In order to calculate the enthalpy change for ${\mathrm{H}}_2\mathrm{O}$ at $5°\mathrm{C}$ to ice at $-5°\mathrm{C},$ we need to calculate the enthalpy change of all the transformation involved in the process.
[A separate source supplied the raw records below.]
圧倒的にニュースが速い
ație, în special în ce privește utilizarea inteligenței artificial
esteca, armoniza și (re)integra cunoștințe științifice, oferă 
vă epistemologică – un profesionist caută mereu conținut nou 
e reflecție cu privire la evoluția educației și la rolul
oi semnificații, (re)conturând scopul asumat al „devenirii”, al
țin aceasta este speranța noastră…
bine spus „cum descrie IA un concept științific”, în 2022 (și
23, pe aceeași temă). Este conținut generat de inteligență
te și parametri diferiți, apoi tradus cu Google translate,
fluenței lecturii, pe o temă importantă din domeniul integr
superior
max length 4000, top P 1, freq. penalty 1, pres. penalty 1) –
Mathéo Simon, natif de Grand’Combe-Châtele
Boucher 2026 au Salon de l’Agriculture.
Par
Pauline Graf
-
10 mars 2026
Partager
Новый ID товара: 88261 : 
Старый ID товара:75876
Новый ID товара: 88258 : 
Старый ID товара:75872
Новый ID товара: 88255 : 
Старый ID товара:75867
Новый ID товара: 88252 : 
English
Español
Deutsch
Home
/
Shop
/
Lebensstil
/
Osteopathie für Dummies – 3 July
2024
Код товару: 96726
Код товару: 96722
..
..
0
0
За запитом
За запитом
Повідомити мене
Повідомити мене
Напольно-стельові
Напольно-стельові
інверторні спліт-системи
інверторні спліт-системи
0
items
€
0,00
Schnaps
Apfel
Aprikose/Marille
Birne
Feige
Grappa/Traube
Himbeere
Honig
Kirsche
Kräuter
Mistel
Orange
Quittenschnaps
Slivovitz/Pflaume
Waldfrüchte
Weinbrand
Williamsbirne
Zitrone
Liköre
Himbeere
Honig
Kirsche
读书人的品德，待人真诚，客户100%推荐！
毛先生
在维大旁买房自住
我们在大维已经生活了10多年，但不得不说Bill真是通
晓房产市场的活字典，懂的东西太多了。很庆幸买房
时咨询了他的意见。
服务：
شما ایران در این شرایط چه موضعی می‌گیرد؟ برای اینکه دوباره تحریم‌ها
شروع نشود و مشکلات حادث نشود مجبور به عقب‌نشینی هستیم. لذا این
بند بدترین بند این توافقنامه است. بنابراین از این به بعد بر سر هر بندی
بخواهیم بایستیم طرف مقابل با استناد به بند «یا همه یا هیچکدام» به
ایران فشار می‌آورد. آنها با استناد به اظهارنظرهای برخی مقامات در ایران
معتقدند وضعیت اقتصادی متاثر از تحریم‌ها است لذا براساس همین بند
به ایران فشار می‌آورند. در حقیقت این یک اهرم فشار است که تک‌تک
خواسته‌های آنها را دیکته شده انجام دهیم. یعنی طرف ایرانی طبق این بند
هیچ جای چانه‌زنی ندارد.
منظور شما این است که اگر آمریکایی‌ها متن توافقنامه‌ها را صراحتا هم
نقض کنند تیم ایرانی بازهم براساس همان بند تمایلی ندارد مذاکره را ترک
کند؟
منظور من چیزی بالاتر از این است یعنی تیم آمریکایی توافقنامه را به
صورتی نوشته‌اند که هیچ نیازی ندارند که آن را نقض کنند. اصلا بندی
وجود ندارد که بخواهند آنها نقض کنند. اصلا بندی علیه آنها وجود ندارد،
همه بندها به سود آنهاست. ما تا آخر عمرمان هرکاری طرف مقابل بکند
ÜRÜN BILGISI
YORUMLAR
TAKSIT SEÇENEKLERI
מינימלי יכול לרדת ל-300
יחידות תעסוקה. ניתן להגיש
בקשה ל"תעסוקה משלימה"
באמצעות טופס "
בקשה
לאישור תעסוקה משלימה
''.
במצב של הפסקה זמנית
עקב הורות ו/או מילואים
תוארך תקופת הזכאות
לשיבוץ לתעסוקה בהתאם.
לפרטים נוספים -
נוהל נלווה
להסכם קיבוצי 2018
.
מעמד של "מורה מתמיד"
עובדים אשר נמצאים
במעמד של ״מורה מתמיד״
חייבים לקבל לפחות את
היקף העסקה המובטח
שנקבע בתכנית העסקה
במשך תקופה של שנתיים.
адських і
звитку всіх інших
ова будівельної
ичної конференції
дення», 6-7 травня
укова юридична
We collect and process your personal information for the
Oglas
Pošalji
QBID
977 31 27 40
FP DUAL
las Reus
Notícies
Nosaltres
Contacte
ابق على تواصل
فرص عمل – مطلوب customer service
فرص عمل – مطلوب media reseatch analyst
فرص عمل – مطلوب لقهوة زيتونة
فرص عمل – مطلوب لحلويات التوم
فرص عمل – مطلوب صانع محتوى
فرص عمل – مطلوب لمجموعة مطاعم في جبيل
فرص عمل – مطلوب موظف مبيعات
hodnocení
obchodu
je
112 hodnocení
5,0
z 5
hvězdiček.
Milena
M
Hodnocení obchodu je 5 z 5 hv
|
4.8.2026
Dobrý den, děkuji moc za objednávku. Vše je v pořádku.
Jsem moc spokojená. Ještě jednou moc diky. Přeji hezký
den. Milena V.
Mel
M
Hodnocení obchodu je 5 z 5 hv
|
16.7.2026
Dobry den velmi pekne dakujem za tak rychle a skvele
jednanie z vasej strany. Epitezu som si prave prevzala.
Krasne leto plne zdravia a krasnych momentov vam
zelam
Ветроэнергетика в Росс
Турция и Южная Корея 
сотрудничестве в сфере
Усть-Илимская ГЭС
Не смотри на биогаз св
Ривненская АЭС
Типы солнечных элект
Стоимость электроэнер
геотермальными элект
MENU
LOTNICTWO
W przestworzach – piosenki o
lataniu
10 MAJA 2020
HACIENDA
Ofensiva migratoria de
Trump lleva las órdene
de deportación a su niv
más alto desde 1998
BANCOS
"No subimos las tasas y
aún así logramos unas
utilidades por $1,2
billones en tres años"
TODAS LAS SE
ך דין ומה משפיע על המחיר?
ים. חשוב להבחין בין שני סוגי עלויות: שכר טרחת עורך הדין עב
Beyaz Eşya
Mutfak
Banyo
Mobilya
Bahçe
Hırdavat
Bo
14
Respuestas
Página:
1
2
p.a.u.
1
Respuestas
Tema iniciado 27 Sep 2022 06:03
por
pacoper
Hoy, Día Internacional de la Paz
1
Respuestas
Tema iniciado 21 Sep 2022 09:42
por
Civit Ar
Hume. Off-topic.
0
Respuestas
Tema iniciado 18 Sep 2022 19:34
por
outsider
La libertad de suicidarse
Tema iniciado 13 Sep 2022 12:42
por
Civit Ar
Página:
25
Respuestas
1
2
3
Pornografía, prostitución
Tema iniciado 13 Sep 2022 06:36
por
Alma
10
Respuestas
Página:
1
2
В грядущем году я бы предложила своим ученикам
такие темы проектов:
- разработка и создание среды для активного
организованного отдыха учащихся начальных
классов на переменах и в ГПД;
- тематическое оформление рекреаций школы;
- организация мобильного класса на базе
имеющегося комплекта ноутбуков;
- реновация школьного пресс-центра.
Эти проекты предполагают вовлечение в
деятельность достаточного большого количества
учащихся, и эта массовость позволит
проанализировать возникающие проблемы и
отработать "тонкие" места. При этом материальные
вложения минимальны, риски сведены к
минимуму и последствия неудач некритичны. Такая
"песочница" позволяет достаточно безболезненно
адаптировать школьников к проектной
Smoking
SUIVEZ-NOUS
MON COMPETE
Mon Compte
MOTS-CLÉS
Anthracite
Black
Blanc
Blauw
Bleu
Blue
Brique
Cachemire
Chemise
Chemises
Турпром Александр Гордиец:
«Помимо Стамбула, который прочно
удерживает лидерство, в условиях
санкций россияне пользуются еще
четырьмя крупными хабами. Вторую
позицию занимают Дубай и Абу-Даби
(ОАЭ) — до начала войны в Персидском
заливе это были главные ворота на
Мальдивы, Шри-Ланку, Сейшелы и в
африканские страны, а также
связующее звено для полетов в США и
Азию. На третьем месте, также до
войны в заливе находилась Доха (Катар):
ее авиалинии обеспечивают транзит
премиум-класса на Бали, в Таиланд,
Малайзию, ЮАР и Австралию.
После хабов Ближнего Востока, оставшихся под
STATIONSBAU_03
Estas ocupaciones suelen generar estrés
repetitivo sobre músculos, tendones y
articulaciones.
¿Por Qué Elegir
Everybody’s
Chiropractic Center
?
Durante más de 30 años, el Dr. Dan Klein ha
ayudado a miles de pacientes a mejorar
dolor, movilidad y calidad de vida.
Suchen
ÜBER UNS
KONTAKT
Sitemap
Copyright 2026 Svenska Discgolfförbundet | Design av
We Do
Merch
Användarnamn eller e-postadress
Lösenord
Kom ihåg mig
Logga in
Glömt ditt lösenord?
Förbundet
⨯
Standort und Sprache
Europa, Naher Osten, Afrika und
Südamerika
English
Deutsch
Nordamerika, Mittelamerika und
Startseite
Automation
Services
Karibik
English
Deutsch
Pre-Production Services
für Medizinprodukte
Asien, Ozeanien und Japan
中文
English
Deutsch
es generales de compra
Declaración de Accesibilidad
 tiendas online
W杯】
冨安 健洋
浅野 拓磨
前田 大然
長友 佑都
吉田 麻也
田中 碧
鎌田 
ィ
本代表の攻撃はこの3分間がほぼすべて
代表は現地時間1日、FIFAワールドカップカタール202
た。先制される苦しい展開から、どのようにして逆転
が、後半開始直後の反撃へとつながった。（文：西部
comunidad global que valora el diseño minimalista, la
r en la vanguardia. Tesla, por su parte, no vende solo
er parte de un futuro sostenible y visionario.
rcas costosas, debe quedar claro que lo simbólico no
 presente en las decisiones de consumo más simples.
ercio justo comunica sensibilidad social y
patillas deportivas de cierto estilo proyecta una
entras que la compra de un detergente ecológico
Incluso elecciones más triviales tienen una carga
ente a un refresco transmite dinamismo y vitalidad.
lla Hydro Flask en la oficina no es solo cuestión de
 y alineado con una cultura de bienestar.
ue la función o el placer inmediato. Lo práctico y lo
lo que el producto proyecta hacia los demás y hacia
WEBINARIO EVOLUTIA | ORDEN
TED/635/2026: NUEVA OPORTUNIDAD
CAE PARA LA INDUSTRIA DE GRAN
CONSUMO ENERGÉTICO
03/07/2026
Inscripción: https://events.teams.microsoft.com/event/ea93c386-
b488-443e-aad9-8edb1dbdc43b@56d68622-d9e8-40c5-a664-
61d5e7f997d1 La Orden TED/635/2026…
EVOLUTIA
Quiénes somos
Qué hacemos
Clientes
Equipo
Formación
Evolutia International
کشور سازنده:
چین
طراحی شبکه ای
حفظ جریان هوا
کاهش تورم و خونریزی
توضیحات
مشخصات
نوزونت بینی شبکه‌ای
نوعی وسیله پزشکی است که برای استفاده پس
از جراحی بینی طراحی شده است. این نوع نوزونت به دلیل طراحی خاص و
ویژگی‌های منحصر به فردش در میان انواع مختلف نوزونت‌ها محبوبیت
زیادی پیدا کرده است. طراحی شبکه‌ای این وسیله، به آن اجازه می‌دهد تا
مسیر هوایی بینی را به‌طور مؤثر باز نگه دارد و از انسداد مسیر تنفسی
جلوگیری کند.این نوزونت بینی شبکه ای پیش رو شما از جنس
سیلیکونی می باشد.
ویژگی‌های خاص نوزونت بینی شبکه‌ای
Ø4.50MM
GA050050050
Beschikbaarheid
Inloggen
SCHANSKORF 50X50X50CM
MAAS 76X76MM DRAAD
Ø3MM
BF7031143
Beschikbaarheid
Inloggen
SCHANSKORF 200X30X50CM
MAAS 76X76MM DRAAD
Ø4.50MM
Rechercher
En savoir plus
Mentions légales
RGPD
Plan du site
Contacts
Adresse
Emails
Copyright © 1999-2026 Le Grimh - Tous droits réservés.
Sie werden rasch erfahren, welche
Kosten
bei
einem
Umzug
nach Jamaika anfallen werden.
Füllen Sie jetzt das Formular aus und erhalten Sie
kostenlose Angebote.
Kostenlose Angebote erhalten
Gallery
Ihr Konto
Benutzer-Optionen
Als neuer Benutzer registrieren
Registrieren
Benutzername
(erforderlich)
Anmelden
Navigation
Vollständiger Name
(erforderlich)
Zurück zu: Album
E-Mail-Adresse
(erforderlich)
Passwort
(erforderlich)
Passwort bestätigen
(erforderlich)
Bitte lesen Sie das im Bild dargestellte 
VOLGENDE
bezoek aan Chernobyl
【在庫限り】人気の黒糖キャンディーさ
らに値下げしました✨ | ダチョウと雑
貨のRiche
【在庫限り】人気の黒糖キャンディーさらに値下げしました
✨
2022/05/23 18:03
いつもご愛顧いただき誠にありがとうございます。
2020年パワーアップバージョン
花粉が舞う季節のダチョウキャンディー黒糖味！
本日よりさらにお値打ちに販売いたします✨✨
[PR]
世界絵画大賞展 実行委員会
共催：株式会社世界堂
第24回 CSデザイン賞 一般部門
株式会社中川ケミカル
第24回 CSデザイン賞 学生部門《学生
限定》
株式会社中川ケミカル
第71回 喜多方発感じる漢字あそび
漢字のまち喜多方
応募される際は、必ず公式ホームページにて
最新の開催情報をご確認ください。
(a) Energy change of $1 \mathrm{mol}, {\mathrm{H}}_2\mathrm{O}\left(l\right),$ at $5°\mathrm{C}\to 1 \mathrm{mol}, {\mathrm{H}}_2\mathrm{O} \left(l\right), 0°\mathrm{C}$

(b) Energy change of $1 \mathrm{mol},{\mathrm{H}}_2\mathrm{O} \left(l\right)$ at $0°\mathrm{C}\to 1 \mathrm{mol}, {\mathrm{H}}_2\mathrm{O} \left(\mathrm{s}\right) \left(\mathrm{ice}\right), 0°\mathrm{C}$

(c) Energy change of $1 \mathrm{mol}$, Ice $\left(\mathrm{s}\right)$, at $0°\mathrm{C}\to 1 \mathrm{mol},$ Ice $\left(\mathrm{s}\right), -5°\mathrm{C}$

Total $\mathrm{\Delta H}$

$={\mathrm{C}}_{\mathrm{P}}\left[{\mathrm{H}}_2\mathrm{O}\left(\mathrm{l}\right)\right]\mathrm{\Delta T}+\mathrm{\Delta H}$ freezing $+$${\mathrm{C}}_{\mathrm{P}}\left[{\mathrm{H}}_2\mathrm{O}\left(\mathrm{s}\right)\right]\mathrm{\Delta T}$

$=\left(75.3 \mathrm{J} {\mathrm{mol}}^{-1} {\mathrm{K}}^{-1}\right)(-5)\mathrm{K}+\left(-6\times {10}^3 \mathrm{J} {\mathrm{mol}}^{-1}\right)+\left(36.8 \mathrm{J} {\mathrm{mol}}^{-1} {\mathrm{K}}^{-1}\right)(-5)\mathrm{K}$

$\mathrm{\Delta H}=-6.56 \mathrm{kJ} {\mathrm{mol}}^{-1}$ (exothermic process)

So, $\mathrm{\Delta H}=6.56 \mathrm{kJ} {\mathrm{mol}}^{-1}$.